Talking about the rich paying their fair share is good, too, since that’s all we’re really asking of them. Taxes are the price you are supposed to pay for the successes you have. That’s why the tax system is called a progressive one. Of course the Right must demonize even the word tax, hence “tax burden”. Another talking point of the Right is “shared sacrifice”, which really means making the poor pay more, or cutting social programs they badly need. The only sharing going on is the rich sharing all the profits, while wages for workers keep declining. This brings us to the Right’s doctrine of job creationism. “You can’t tax the rich, they’re the job creators!”, they scream. If that were true, then why have companies like Koch Industries and Exxon-Mobil seen their profits grow to obscene proportions in the past five years, while their workforce has grown smaller by the thousands? Bank of America saw a $6.2 Billion net profit in the last quarter, and they’re preparing to lay off 30,000 workers. The real job creators are consumers with money to spend on goods and services, which drives up demand, spurring job growth.
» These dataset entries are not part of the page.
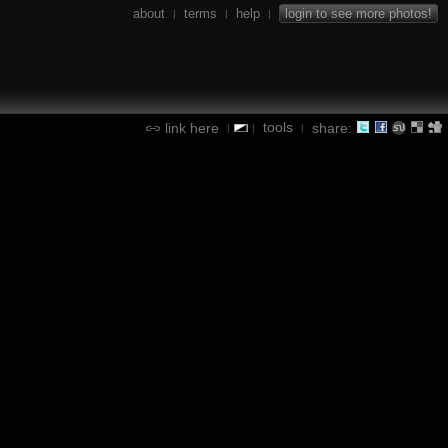
about
terms
help
login to see more photos!
|
|
|
tools
link here
share:
|
|
|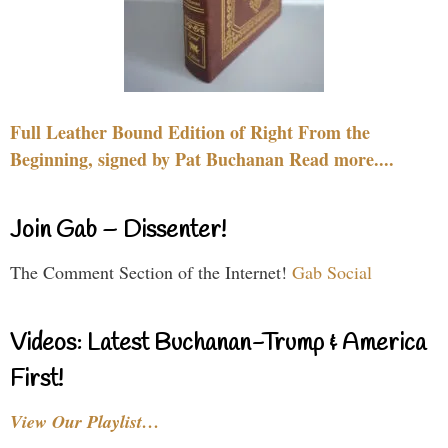
Full Leather Bound Edition of Right From the
Beginning, signed by Pat Buchanan Read more....
Join Gab – Dissenter!
The Comment Section of the Internet!
Gab Social
Videos: Latest Buchanan-Trump & America
First!
View Our Playlist…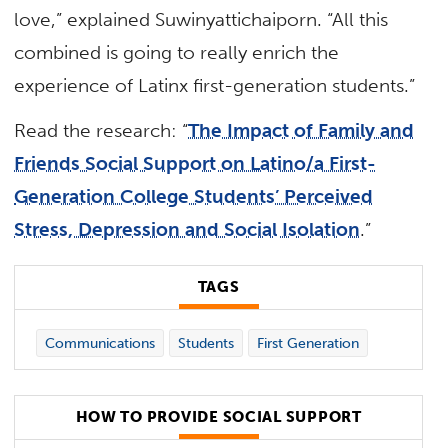
love,” explained Suwinyattichaiporn. “All this
combined is going to really enrich the
experience of Latinx first-generation students.”
Read the research: “
The Impact of Family and
Friends Social Support on Latino/a First-
Generation College Students’ Perceived
Stress, Depression and Social Isolation
.”
TAGS
Communications
Students
First Generation
HOW TO PROVIDE SOCIAL SUPPORT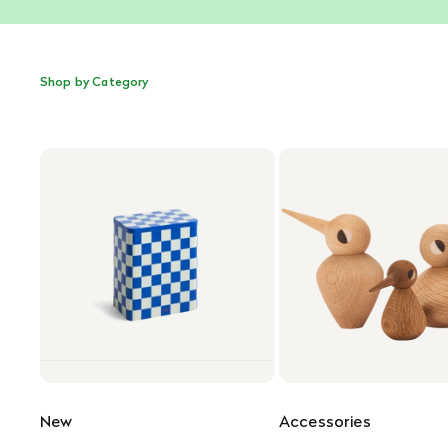
Shop by Category
New
Accessories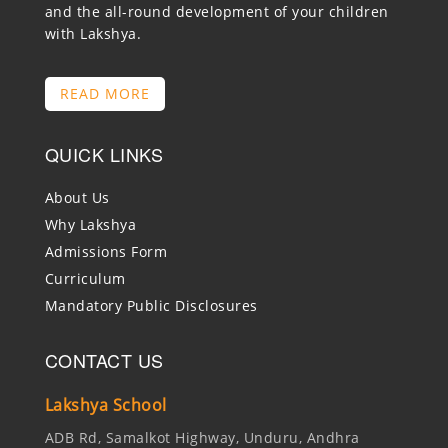
and the all-round development of your children
with Lakshya.
READ MORE
QUICK LINKS
About Us
Why Lakshya
Admissions Form
Curriculum
Mandatory Public Disclosures
CONTACT US
Lakshya School
ADB Rd, Samalkot Highway, Unduru, Andhra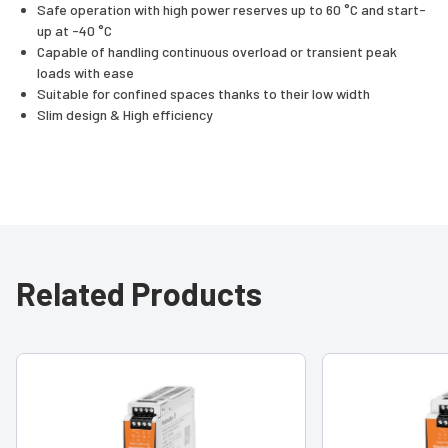
Safe operation with high power reserves up to 60 °C and start-
up at -40 °C
Capable of handling continuous overload or transient peak
loads with ease
Suitable for confined spaces thanks to their low width
Slim design & High efficiency
Related Products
Currently under attack – – “regulations”, as in pesky government regulations. They are job-killers, you see. Besides, you and your children don’t need clean air, water, or food that’s free of cancer-causing chemicals and other toxins., right? It’s all the fault of those “environmentalists”, “anarchists”, and “radicals”. They want to destroy the social safety net, so now we hear this word: “collectivism”, which is supposed to make us think of communism. Let’s see, WE THE PEOPLE . . . form a more perfect UNION . . . promote the general WELFARE. That sounds like collectivism to me. This war on the poor has been going for decades. This time, though, the battlefield is in our minds, so we need to weaponize language in order to defend ourselves.
If you’re interested in exploring more about language and its power in politics, you can’t do better than Thom Hartmann’s book, CRACKING THE CODE. You’ll also win more arguments with your friends on the Right. Unless and until Democrats learn to use language as skillfully as Republicans, they’ll keep losing elections they should be winning.